As I read the article I was agreeing more and more and getting quite annoyed. (It was in  half-term week after all).

A colleague and I used to meet regularly in a cafe bistro for a coffee and a glass of wine to catch up on mutual business matters. The cafe had big leather settees and proudly advertised wi-fi facilities which was great for nomads like us – a perfect mobile “office” and we could invite clients and colleagues to join us for lunch.

Then disaster struck – they introduced a kiddy menu (but not for them as there is probably more profit in a small portion than an adult one).

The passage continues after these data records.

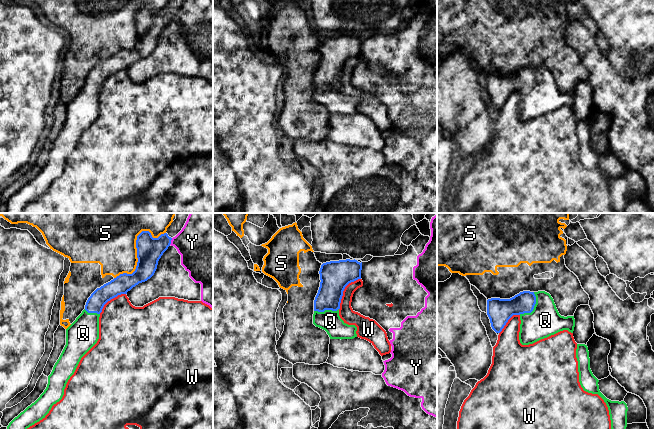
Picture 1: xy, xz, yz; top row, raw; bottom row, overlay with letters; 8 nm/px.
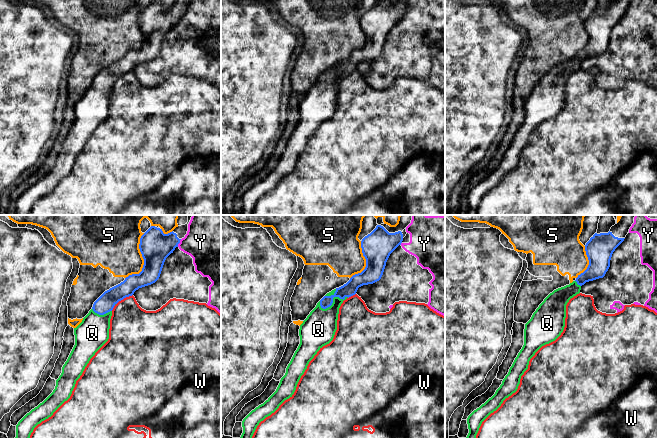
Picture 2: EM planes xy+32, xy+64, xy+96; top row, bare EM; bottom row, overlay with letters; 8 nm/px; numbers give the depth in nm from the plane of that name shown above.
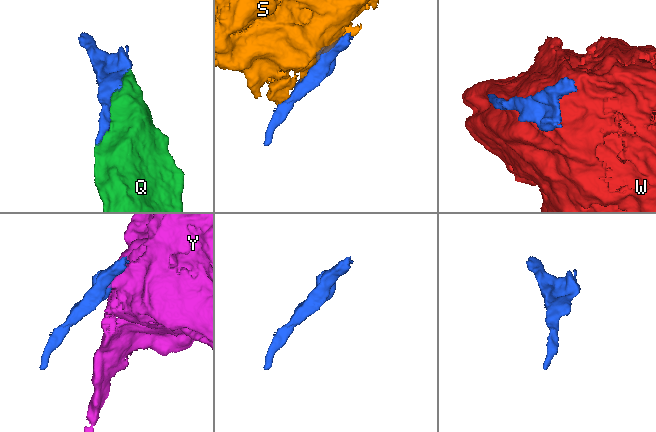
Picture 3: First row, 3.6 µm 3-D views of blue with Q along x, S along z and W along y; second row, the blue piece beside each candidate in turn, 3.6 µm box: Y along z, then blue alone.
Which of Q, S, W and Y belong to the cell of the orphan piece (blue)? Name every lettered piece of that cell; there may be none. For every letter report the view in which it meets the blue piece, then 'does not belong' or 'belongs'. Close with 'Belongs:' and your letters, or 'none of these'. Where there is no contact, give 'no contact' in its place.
Q: yz | belongs
S: xy | does not belong
W: xz | does not belong
Y: xy | does not belong
Belongs: Q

Now the place is crowded out with mums and kids in those over-sized “off-road buggies” which take out everything in their path. The noise level has increased and drowned out the background music – and that’s just the mums on their phones never mind the screaming kids. The staff often have to clear up the mess left by the kids around the settees (sticky drinks and leather – not a good combination) and not a laptop in sight.

And in an alternative venue I discovered that the mirror above the washbasin is fixed so low on the wall that any adult has to bend double to see in it (I had similar experiences in Wales but that’s a different story). It was put that way for the “little people” apparently (and no, we’re not in Ireland either).

We misinterpret “family friendly” as “child friendly” and over-indulge them, allowing them to dictate our lives rather than helping them adjust to the adult world. And as Turner points out other countries may be considered more family friendly but they expect children to fit in and be courteous.

Here we seem to be determined to raise a generation of accessorised little people with over-inflated egos, because they only ever receive praise, well on the way to developing a sense of  narcissistic entitlement. Simon Cowell needn’t worry about running out of X-factor wannabes any time soon.

As a parent I think I’ve done my share of tax-driving kids to activities and events but every time I see a car, or more probably a SUV, with a “Princess on Board” sign in the back, it makes me want to call social services and report a severe case of over-indulgence and parental self-flagellation.

Updated 15 February 2011: Seems I’m not the only person who gets annoyed when kids run around in restaurants. A report on the BBC News web-site reveals how attitudes vary and which restaurants welcome children. So you now know which ones to avoid.